The Cancer Research UK Oxford Centre sees pancreatic cancer as a critical area of focus. Both Dr Emmanouil Fokas and Professor Eric O’Neill are members of the Cancer Research UK Oxford Centre Pancreatic Working Group, whose first meeting was held on World Pancreatic Cancer Day. This working group brings together 30 researchers and clinicians from multiple groups within the Oxford Centre network. The working group members come from a range of disciplines and by coming together they are able to further apply their world-leading science to areas of work that will have significant impact for patients.

Alex Ford, Chief Executive of Pancreatic Cancer UK, said: “As a charity that represents people with pancreatic cancer and their families, we have a responsibility to tackle the huge issue of under-funding into pancreatic cancer research as well as stimulating interest among the research community.

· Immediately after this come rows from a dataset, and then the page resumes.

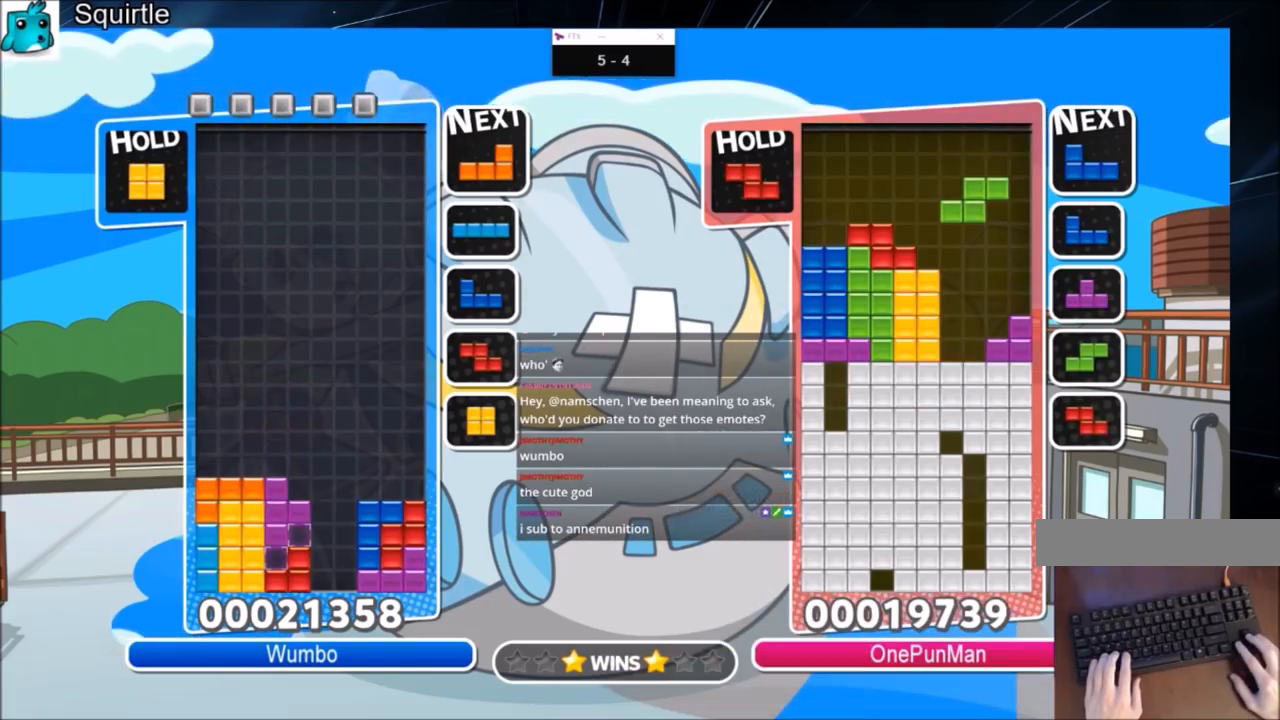
{"keys": ["left", "z"], "events": [[367, "x", "down"], [434, "z", "down"], [501, "x", "up"]]}
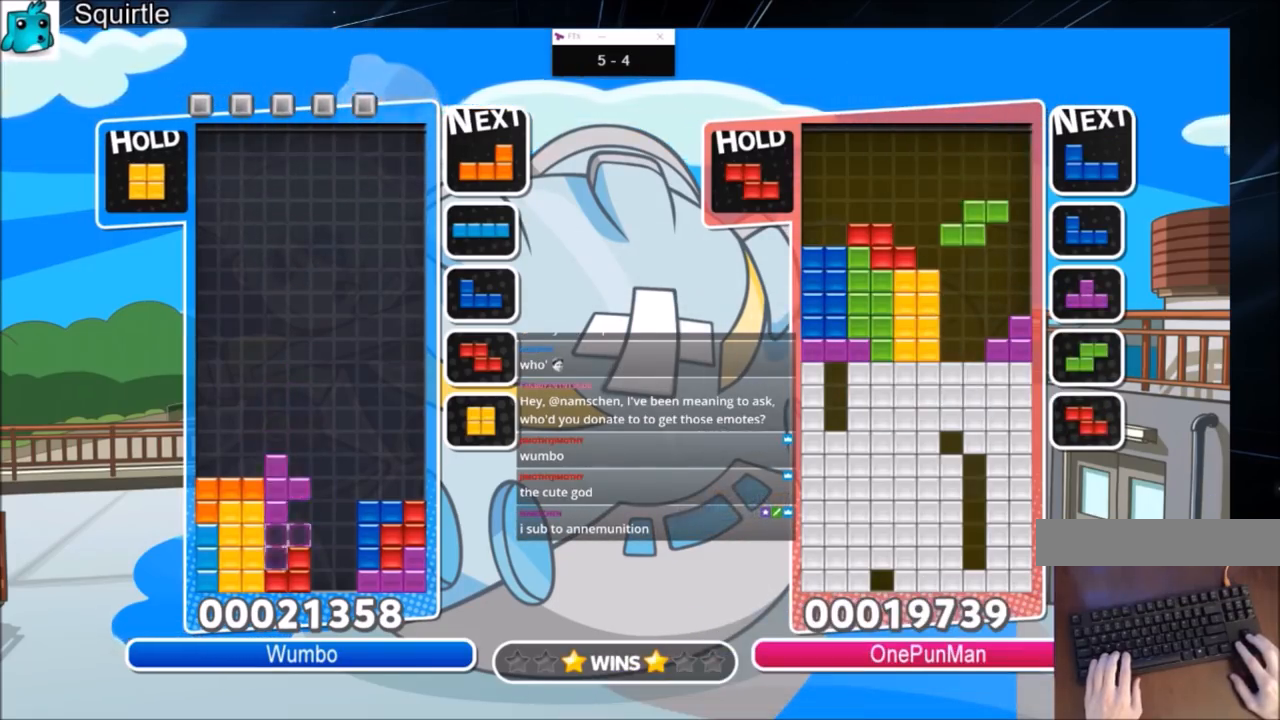
{"keys": ["left"], "events": [[100, "z", "up"]]}
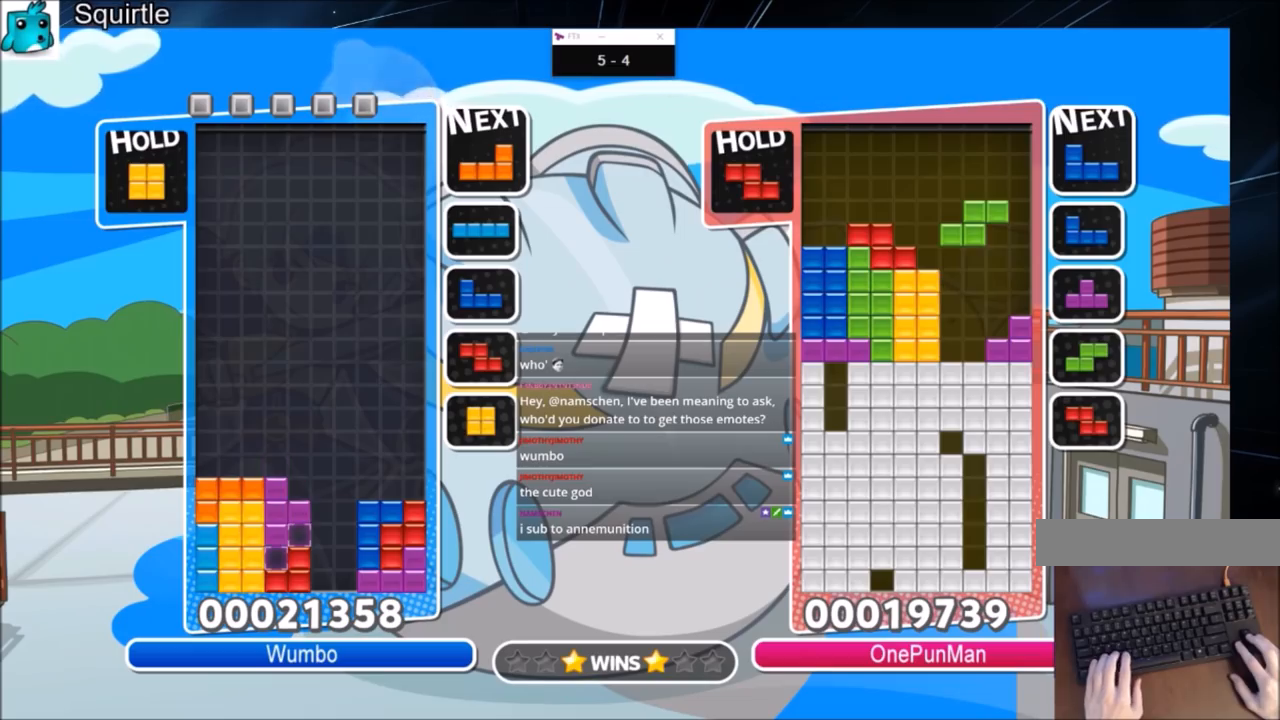
{"keys": ["left"], "events": []}
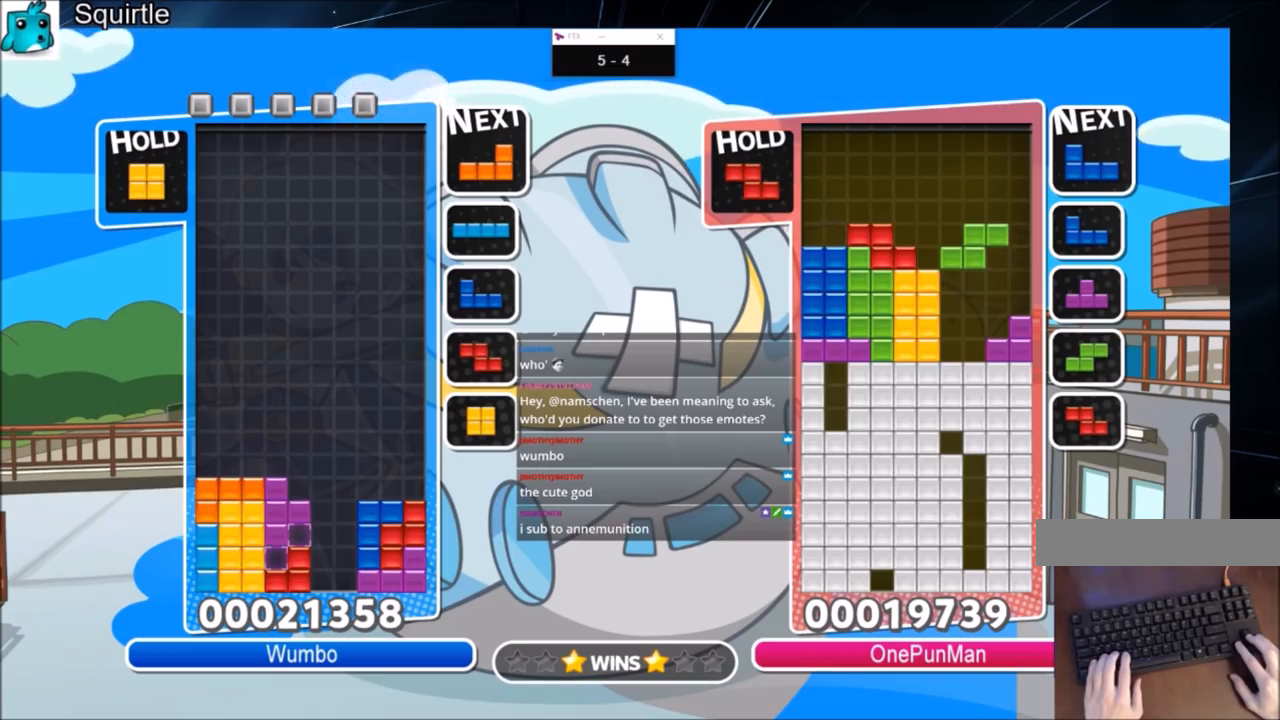
{"keys": [], "events": [[167, "x", "down"], [300, "z", "down"], [367, "x", "up"], [467, "left", "up"], [467, "z", "up"]]}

“We are delighted to be announcing this research at the University of Oxford as part of our latest round of grants under our Future Leaders Fund. We feel confident that the projects we have chosen to fund have the potential to make an important contribution to the fight against this disease. It is very exciting to be pairing up some of the most experienced researchers in the field and working together to begin to develop the leaders of the future in the fight against this terrible disease. We are looking forward to hearing of their findings as they work together with the aim of helping thousands of people with pancreatic cancer live for longer.”